Мария Антуанетта | страница 10
Ритуал передачи австрийской эрцгерцогини французской стороне включал в себя подписание соответствующего документа, вокруг которого немедленно разгорелся яростный спор: подпись какой стороны должна стоять первой? После долгих препирательств решили, что во французском варианте документ первыми подпишут французы, а в немецком — австрийцы. Согласно ритуалу передачи дофину освобождали от всего австрийского, включая чулки и рубашку, и облачали во все французское.

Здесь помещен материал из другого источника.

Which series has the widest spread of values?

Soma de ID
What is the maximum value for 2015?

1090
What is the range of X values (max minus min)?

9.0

Ее провели в срединный зал, где, испуганно глядя на сновавших вокруг нее женщин, она застыла, крепко прижав к груди мопса, и молча позволила переодеть себя. Она впервые подвергалась процедуре публичного переодевания. Когда наконец процедура завершилась, чьи-то властные руки отобрали у нее собачку: строгий ритуал не дозволял оставить даже домашнего любимца, ибо тот был австрийского происхождения. Пройдет некоторое время, и Мерси выпишет в Версаль собак дофины, включая крупного боксера, но потом пожалеет об этом, ибо, по его мнению, они отвлекали Марию Антуанетту от серьезных дел.

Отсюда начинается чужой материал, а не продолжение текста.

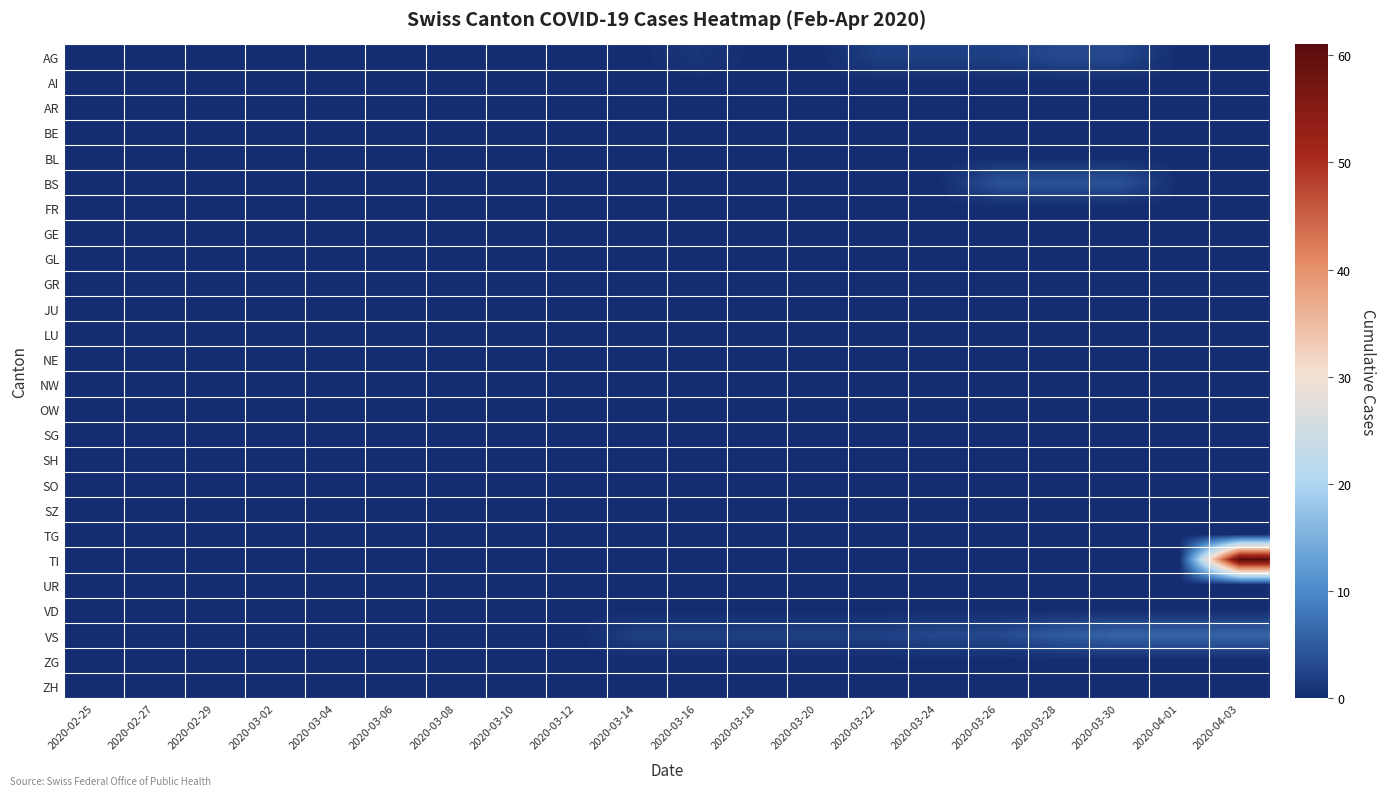

Count the number of categories in the chart.

20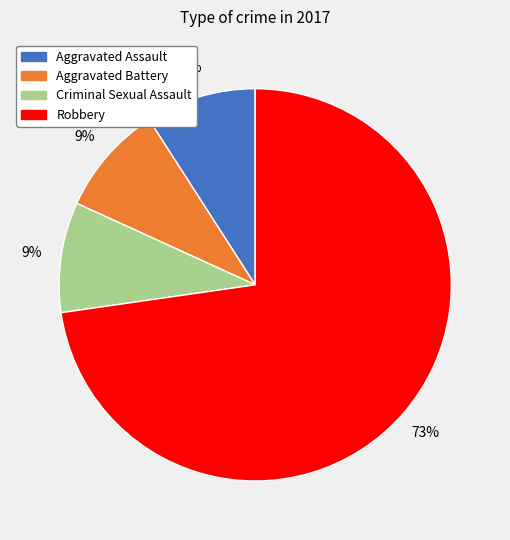

Which slice is the largest?

Robbery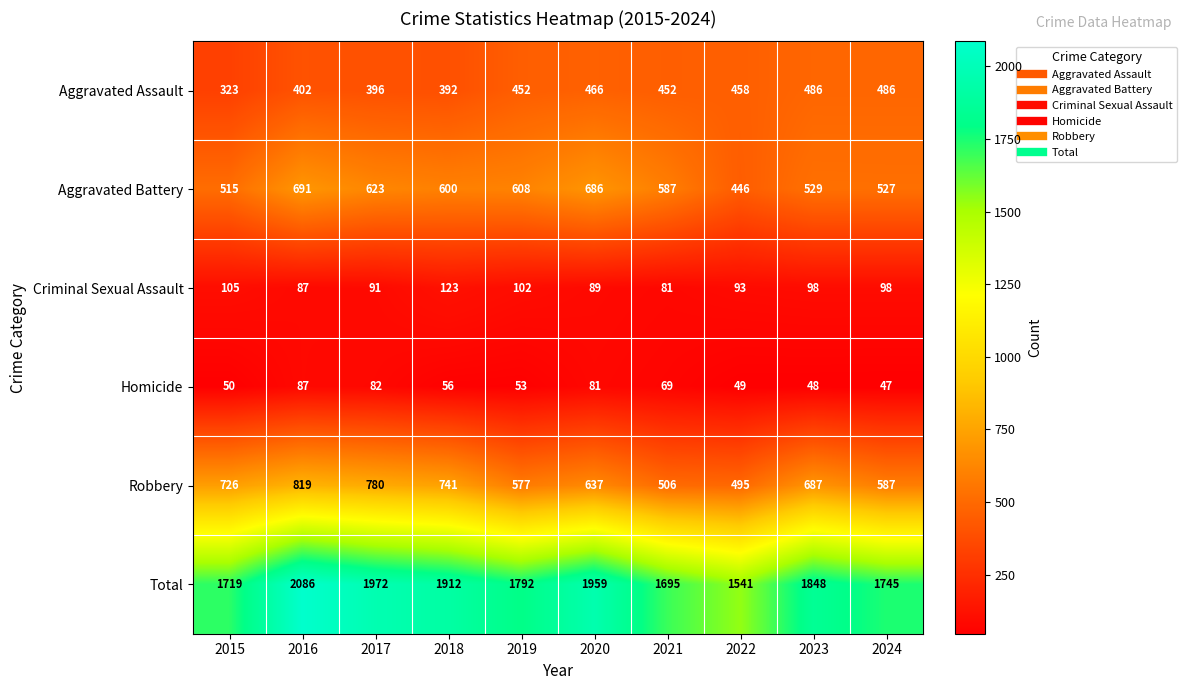

What is the maximum value for Aggravated Battery?

691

В роскошном, сшитом по последней французской моде платье с пышной юбкой на каркасе, увешанная драгоценностями, Мария Антуанетта преобразилась: у нее высохли последние слезы грусти. Снедаемая любопытством, она вступила на французскую половину и среди многочисленной французской свиты принялась искать глазами графиню де Ноайль, о которой писала ей матушка. Распознав графиню, Мария Антуанетта с детской непосредственностью бросилась к ней на шею и звонким от волнения голосом попросила ее руководить ею, быть ее опорой и советчицей. От столь непринужденного поведения чопорная графиня растерялась.

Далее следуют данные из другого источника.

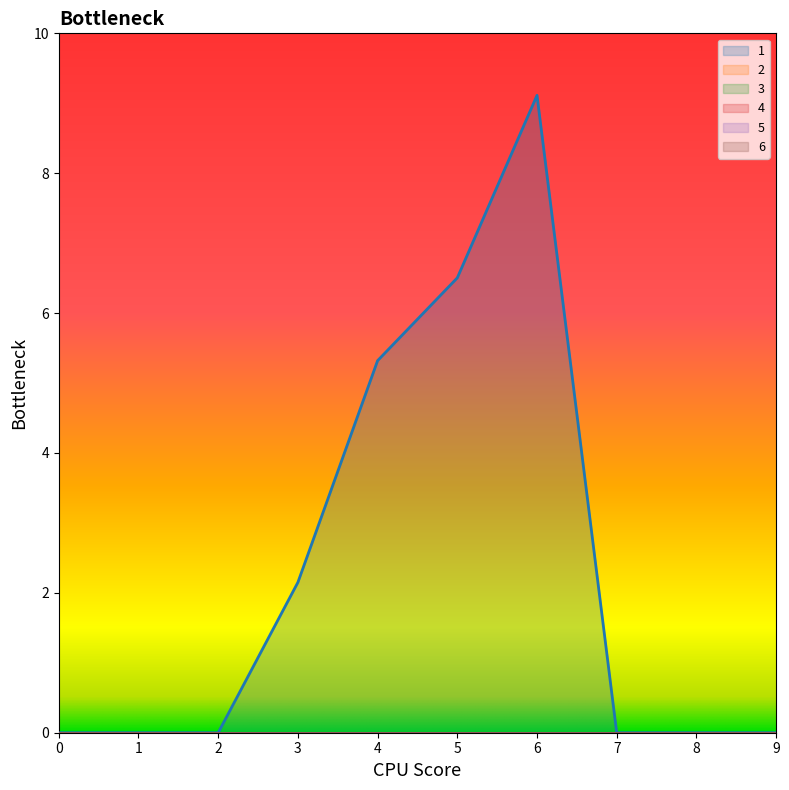

Reading left to right, transcribe all the data shown in this chart.

1: 0.0	0.0	0.0	2.1	5.3	6.5	9.1	0.0	0.0	0.0
2: 0.0	0.0	0.0	0.0	0.0	0.0	0.0	0.0	0.0	0.0
3: 0.0	0.0	0.0	0.0	0.0	0.0	0.0	0.0	0.0	0.0
4: 0.0	0.0	0.0	0.0	0.0	0.0	0.0	0.0	0.0	0.0
5: 0.0	0.0	0.0	0.0	0.0	0.0	0.0	0.0	0.0	0.0
6: 0.0	0.0	0.0	0.0	0.0	0.0	0.0	0.0	0.0	0.0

Графине де Ноайль, назначенной первой фрейлиной дофины, поручили обучить Марию Антуанетту сложному версальскому этикету. Но, как пишет мадам Кампан[4], многие считали Ноайль сухой и высокомерной особой. По мнению Кампан, назубок зная все предписания этикета, мадам де Ноайль не сумела убедить принцессу в их важности, не разъяснила, что соблюдать их необходимо, чтобы внушить французам почтение к своей особе и оградить себя от ненужных сплетен. Сама Мария Антуанетта не прислушивалась к мадам де Ноайль, постоянно надоедавшей ей своими замечаниями, тем более что аббат Вермон, которому она привыкла доверять, высмеивал и Ноайль, и дорогой ее сердцу этикет. Склонная внимать скорее насмешкам, нежели доводам рассудка, дофина прозвала графиню де Ноайль «Мадам Этикет».